→ **What to work on**:
Answer these questions from the interview transcript:
1. What mindset about offending people is described near the start?
2. What is the title of the movie that listeners are told to look for?
3. What events is the pair invited to attend at the merchant?

→ **Excerpt provided**:
________________

SPEAKER_01There are clever ways to punch up, not down, but like but it's just allowing yourself to go there, and we offend everyone equally. You know, that's our mindset is like offend everyone equally. Everyone gets their lips, man. And and that, you know, as long as you're truthful about it and genuine, uh then I don't think you can, you know, I think you should just be able to say whatever the fuck you want to do.
Jack MoranI think in comedy nothing should be off limits. Uh I agree, man. Comedians I don't say for the most part, I say literally nothing should be off limits.
SPEAKER_01But yeah, for the most part, we we kind of I mean you saw one one of our things, but we were envelope pushers. Yeah, that's the way it should be fun with it, man. Yeah, yeah.
SPEAKER_02The audience at the end of the day is the gatekeeper, right? Like, that's you know, yeah, critics. The movie's not critic-proof.
Jack MoranLike, you know, but the best is when you kind of cringe and you're like, Yeah, you really just say that.
SPEAKER_02At a particular moment you might in this movie, you might cringe. Oh, oh yeah, yeah, yeah.
SPEAKER_01Yeah, there's definitely a moment.
SPEAKER_02Um, but yeah, and we're so I we obviously you could only hope that somebody likes the brand that you put out as a group, and we just want to do it on repeat. Like, just make silly comedies for the sake of making comedies. Not like there's no message, there's no anything. It's just let's laugh again at stupid shit. Because I think everyone's super sensitive and delicate. And I think it's more I think it's more of a bonding experience when you know we all laugh together about this stupid shit. That's when you bond.
Jack MoranYeah, yeah.
SPEAKER_02Not by being defensive. Um, so hopefully this movie does that. Like we're excited to make another one just like it.
Jack MoranWell, I'm fired up to see it.
unknownYeah.
SPEAKER_02Thanks, man.
Jack MoranWell, I appreciate you guys coming out. It's been awesome. If uh people want to get in touch with you or see more of your stuff, where where can they find you? Nowhere. We are away, man.
SPEAKER_02Traceable. We have no footprint. We're gonna quit and go home now. Um you can go to bigsmiths.com. Or is it big smiths?
SPEAKER_01I was I wasn't even joking. We there's no way to find us right now. Big Smiths at Jeff Howard. At just Jeff Howard is my my Instagram. Uh but as far as our company, it's Big Smiths Entertainment. Big Smiths Entertainment, yeah. Yeah, uh B-I-G-S-M-I-T-S-N-T.com.
SPEAKER_02I don't really do social media, but you can just find me at Bj Bales. B-E-E-J-A-Y. So can you just do it now? Put this like below our shit.
Jack MoranYeah.
SPEAKER_02Wherever my hand is in the in post. Yep, we'll put it right there.
Jack MoranAny bars you guys like to hang out at that we can, you know, maybe people can find you there?
SPEAKER_01I'm a father uh to an eight-month-old baby and a 10-year-old. Uh the only bar. I'm having our Snickers. Yeah.
SPEAKER_02I get shit faced every night. I don't drink either, so like we don't really go to bars too much. Okay. Not at all.
Jack MoranSo you're never gonna find them, you're never gonna be able to do it.
SPEAKER_02You'll never see us, you'll never find us. This is gonna be the last thing we ever do.
Jack MoranMic drop.
SPEAKER_01Yeah, yeah. Um, I don't know, man.
SPEAKER_02I mean we But look for Suburban Psycho. Look for Suburban Psycho, yeah. Yeah, it's coming out. Hopefully in the fall. That's what I want to say.
SPEAKER_01Should we start going to bar like what what what bars should we start going to?
Jack MoranI don't drink either, so I could have black, man. All right. Yeah. Well come to our networking events at the merchant. At the merchant. I can do that, man. I already heard about the events. That's cool.
SPEAKER_01Yeah, yeah. Um no, I appreciate you having us on, man. This is fine. Yeah, man. This is fun. Yeah, I appreciate it. Appreciate you guys coming out.

________________

Extracted records:
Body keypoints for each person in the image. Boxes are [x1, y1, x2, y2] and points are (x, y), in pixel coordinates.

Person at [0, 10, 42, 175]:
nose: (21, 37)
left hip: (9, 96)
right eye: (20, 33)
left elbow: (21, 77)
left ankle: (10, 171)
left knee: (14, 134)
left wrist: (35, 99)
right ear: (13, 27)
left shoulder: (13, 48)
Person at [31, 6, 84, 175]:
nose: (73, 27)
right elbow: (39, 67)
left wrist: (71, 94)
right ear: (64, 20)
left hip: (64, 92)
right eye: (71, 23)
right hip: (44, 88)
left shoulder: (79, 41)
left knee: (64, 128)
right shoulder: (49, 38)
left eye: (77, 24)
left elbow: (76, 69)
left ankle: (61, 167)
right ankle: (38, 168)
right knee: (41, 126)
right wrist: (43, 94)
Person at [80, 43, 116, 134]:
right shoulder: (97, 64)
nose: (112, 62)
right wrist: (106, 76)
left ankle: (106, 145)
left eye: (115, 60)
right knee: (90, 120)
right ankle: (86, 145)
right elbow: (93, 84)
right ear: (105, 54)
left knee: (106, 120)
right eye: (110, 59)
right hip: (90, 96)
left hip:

________________

→ **Solution below**:
1. Offend everyone equally.
2. Suburban Psycho.
3. Networking events.